Topinard's 'Etude' starts on an elegiac note (1868:307): 'The newspapers have advised us that the last of the Tasmanians died five or six months ago and that, of these islanders, who numbered seven thousand when Van Diemen's Land was discovered, just one woman is now left; and I think that she may have just succumbed'. The scientist then stepped in quickly: 'It therefore seemed to me that the time had come to study the several skulls of this race that were held in the Museum of Paris, without concerning myself about what could have been written on this subject'. The 'Etude' is an assemblage of measurements of aspects of the skull, brain cavity, and facial structure, comparing the Tasmanian set of skulls with others, including those of Parisians and especially mainland Aborigines. It would be fatuous to dismiss the intellectual labour involved in such anthropometrical studies and Topinard's scientific integrity and ability strike me as impressive. In its osteological detail, the 'Etude' holds little meaning for non-experts and so my reading looks not so much to the information provided but rather to the manner of its presentation. Topinard emphasised its empirical base in a footnote:

I could not, in fact, put too much emphasis on the fact that in this work I have deliberately avoided bringing in elements foreign to the anatomical pieces that are its object, I have looked for what they were saying to me, I have analysed them and compared them with others, nothing more (1868:326, note 1).

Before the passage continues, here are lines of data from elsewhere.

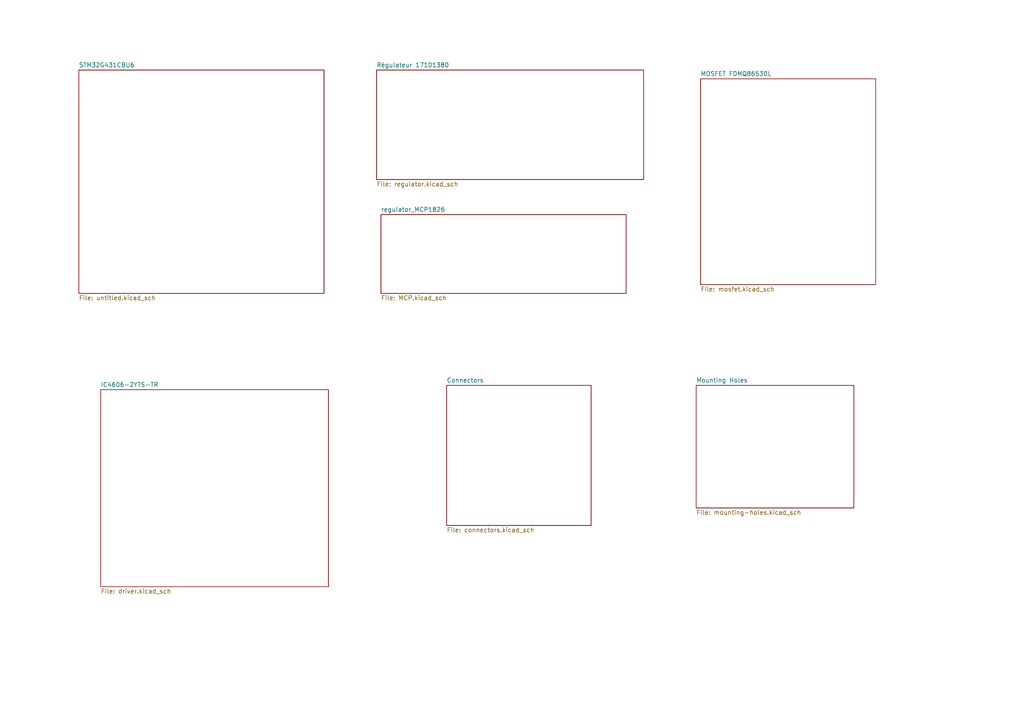
<source format=kicad_sch>
(kicad_sch
	(version 20231120)
	(generator "eeschema")
	(generator_version "8.0")
	(uuid "5cf3dbb2-c53d-4566-bd56-e0778be44afc")
	(paper "A4")
	(lib_symbols)
	(sheet
		(at 110.49 62.23)
		(size 71.12 22.86)
		(fields_autoplaced yes)
		(stroke
			(width 0.1524)
			(type solid)
		)
		(fill
			(color 0 0 0 0.0000)
		)
		(uuid "018df226-2f32-4c27-b119-894b8473c90f")
		(property "Sheetname" "regulator_MCP1826"
			(at 110.49 61.5184 0)
			(effects
				(font
					(size 1.27 1.27)
				)
				(justify left bottom)
			)
		)
		(property "Sheetfile" "MCP.kicad_sch"
			(at 110.49 85.6746 0)
			(effects
				(font
					(size 1.27 1.27)
				)
				(justify left top)
			)
		)
		(instances
			(project "Kicad_Exercice_Maker_David_CONTION"
				(path "/5cf3dbb2-c53d-4566-bd56-e0778be44afc"
					(page "8")
				)
			)
		)
	)
	(sheet
		(at 109.22 20.32)
		(size 77.47 31.75)
		(fields_autoplaced yes)
		(stroke
			(width 0.1524)
			(type solid)
		)
		(fill
			(color 0 0 0 0.0000)
		)
		(uuid "0fb7756f-4579-4e44-8a58-ee8f1e0d5899")
		(property "Sheetname" "Régulateur 17101380"
			(at 109.22 19.6084 0)
			(effects
				(font
					(size 1.27 1.27)
				)
				(justify left bottom)
			)
		)
		(property "Sheetfile" "regulator.kicad_sch"
			(at 109.22 52.6546 0)
			(effects
				(font
					(size 1.27 1.27)
				)
				(justify left top)
			)
		)
		(instances
			(project "Kicad_Exercice_Maker_David_CONTION"
				(path "/5cf3dbb2-c53d-4566-bd56-e0778be44afc"
					(page "3")
				)
			)
		)
	)
	(sheet
		(at 203.2 22.86)
		(size 50.8 59.69)
		(fields_autoplaced yes)
		(stroke
			(width 0.1524)
			(type solid)
		)
		(fill
			(color 0 0 0 0.0000)
		)
		(uuid "2aa35825-71bc-4fed-90ea-8f32807a9f75")
		(property "Sheetname" "MOSFET FDMQ86530L"
			(at 203.2 22.1484 0)
			(effects
				(font
					(size 1.27 1.27)
				)
				(justify left bottom)
			)
		)
		(property "Sheetfile" "mosfet.kicad_sch"
			(at 203.2 83.1346 0)
			(effects
				(font
					(size 1.27 1.27)
				)
				(justify left top)
			)
		)
		(instances
			(project "Kicad_Exercice_Maker_David_CONTION"
				(path "/5cf3dbb2-c53d-4566-bd56-e0778be44afc"
					(page "4")
				)
			)
		)
	)
	(sheet
		(at 22.86 20.32)
		(size 71.12 64.77)
		(fields_autoplaced yes)
		(stroke
			(width 0.1524)
			(type solid)
		)
		(fill
			(color 0 0 0 0.0000)
		)
		(uuid "69014843-2661-455b-af18-1d4757d6455b")
		(property "Sheetname" "STM32G431CBU6"
			(at 22.86 19.6084 0)
			(effects
				(font
					(size 1.27 1.27)
				)
				(justify left bottom)
			)
		)
		(property "Sheetfile" "untitled.kicad_sch"
			(at 22.86 85.6746 0)
			(effects
				(font
					(size 1.27 1.27)
				)
				(justify left top)
			)
		)
		(instances
			(project "Kicad_Exercice_Maker_David_CONTION"
				(path "/5cf3dbb2-c53d-4566-bd56-e0778be44afc"
					(page "2")
				)
			)
		)
	)
	(sheet
		(at 29.21 113.03)
		(size 66.04 57.15)
		(fields_autoplaced yes)
		(stroke
			(width 0.1524)
			(type solid)
		)
		(fill
			(color 0 0 0 0.0000)
		)
		(uuid "a4b71d72-30d9-4626-b577-3c9229a01377")
		(property "Sheetname" "IC4606-2YTS-TR"
			(at 29.21 112.3184 0)
			(effects
				(font
					(size 1.27 1.27)
				)
				(justify left bottom)
			)
		)
		(property "Sheetfile" "driver.kicad_sch"
			(at 29.21 170.7646 0)
			(effects
				(font
					(size 1.27 1.27)
				)
				(justify left top)
			)
		)
		(instances
			(project "Kicad_Exercice_Maker_David_CONTION"
				(path "/5cf3dbb2-c53d-4566-bd56-e0778be44afc"
					(page "5")
				)
			)
		)
	)
	(sheet
		(at 129.54 111.76)
		(size 41.91 40.64)
		(fields_autoplaced yes)
		(stroke
			(width 0.1524)
			(type solid)
		)
		(fill
			(color 0 0 0 0.0000)
		)
		(uuid "a5ca7be7-d1aa-4561-a2a3-a870398488a5")
		(property "Sheetname" "Connectors"
			(at 129.54 111.0484 0)
			(effects
				(font
					(size 1.27 1.27)
				)
				(justify left bottom)
			)
		)
		(property "Sheetfile" "connectors.kicad_sch"
			(at 129.54 152.9846 0)
			(effects
				(font
					(size 1.27 1.27)
				)
				(justify left top)
			)
		)
		(instances
			(project "Kicad_Exercice_Maker_David_CONTION"
				(path "/5cf3dbb2-c53d-4566-bd56-e0778be44afc"
					(page "6")
				)
			)
		)
	)
	(sheet
		(at 201.93 111.76)
		(size 45.72 35.56)
		(fields_autoplaced yes)
		(stroke
			(width 0.1524)
			(type solid)
		)
		(fill
			(color 0 0 0 0.0000)
		)
		(uuid "c42e0262-dd78-4ed7-bfb0-ae830988ee96")
		(property "Sheetname" "Mounting Holes"
			(at 201.93 111.0484 0)
			(effects
				(font
					(size 1.27 1.27)
				)
				(justify left bottom)
			)
		)
		(property "Sheetfile" "mounting-holes.kicad_sch"
			(at 201.93 147.9046 0)
			(effects
				(font
					(size 1.27 1.27)
				)
				(justify left top)
			)
		)
		(instances
			(project "Kicad_Exercice_Maker_David_CONTION"
				(path "/5cf3dbb2-c53d-4566-bd56-e0778be44afc"
					(page "7")
				)
			)
		)
	)
	(sheet_instances
		(path "/"
			(page "1")
		)
	)
)

</source>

But it was not a case of 'nothing more'. In a slide from fact to value, Topinard took the physical features of the skulls, which provided his data, as an index of the degree of racial superiority or inferiority. When he boasted (1868:319) about a plaster cast of an Aborigine as 'the superb trophy owned by the Society', we might ask him what that cast was 'saying' to him. Why was it 'superb', why was it a 'trophy'?

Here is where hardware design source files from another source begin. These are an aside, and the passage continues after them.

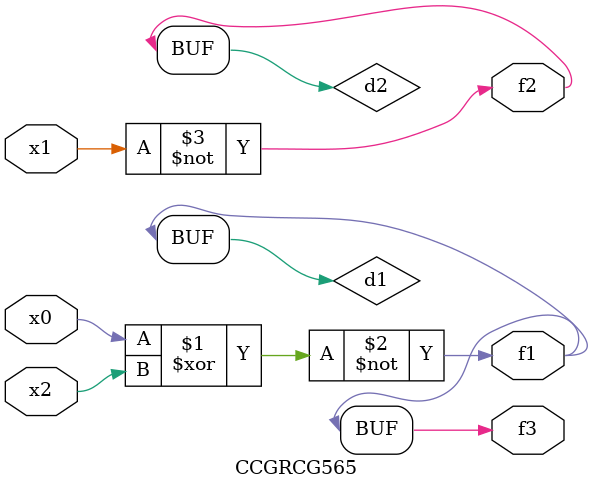
<source format=v>
module CCGRCG565(
	input x0, x1, x2,
	output f1, f2, f3
);

	wire d1, d2, d3;

	xnor (d1, x0, x2);
	nand (d2, x1);
	nor (d3, x1, x2);
	assign f1 = d1;
	assign f2 = d2;
	assign f3 = d1;
endmodule

</source>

Topinard (1868:322, 325-6) concluded that the more pronounced prognathism of the Australian mainlanders, a putatively primitive feature, indicated that they were 'greatly inferior' to the Tasmanians and of lesser intellect and that the two groups constituted 'two distinct races'. The Tasmanians, he suggested, were midway between 'the black autochthonous race', 'highly dolichocephalic and prognathous', spread over different areas of the Pacific region, and another grouping who are 'sub-dolichocephalic and only slight prognathous', including the New Zealanders, northern Polynesians, and Tahitians. He remained undecided as to whether they represented the vestiges of an isolated autochthonous group or were the result of 'a crossing between the black autochthonous race and one of the invading groups of the great Polynesian family'. But he judged that the Tasmanians did not deserve to be classed with those like the Australians and the Hottentots who were 'truly inferior'.




[20] A subtext of the discussion is the hostility between Topinard and political radicals such as Hovelacque who would be part of a successful push to oust him from his chair at the Ecole d'Anthropologie in 1889 (see Harvey 1983:301-3).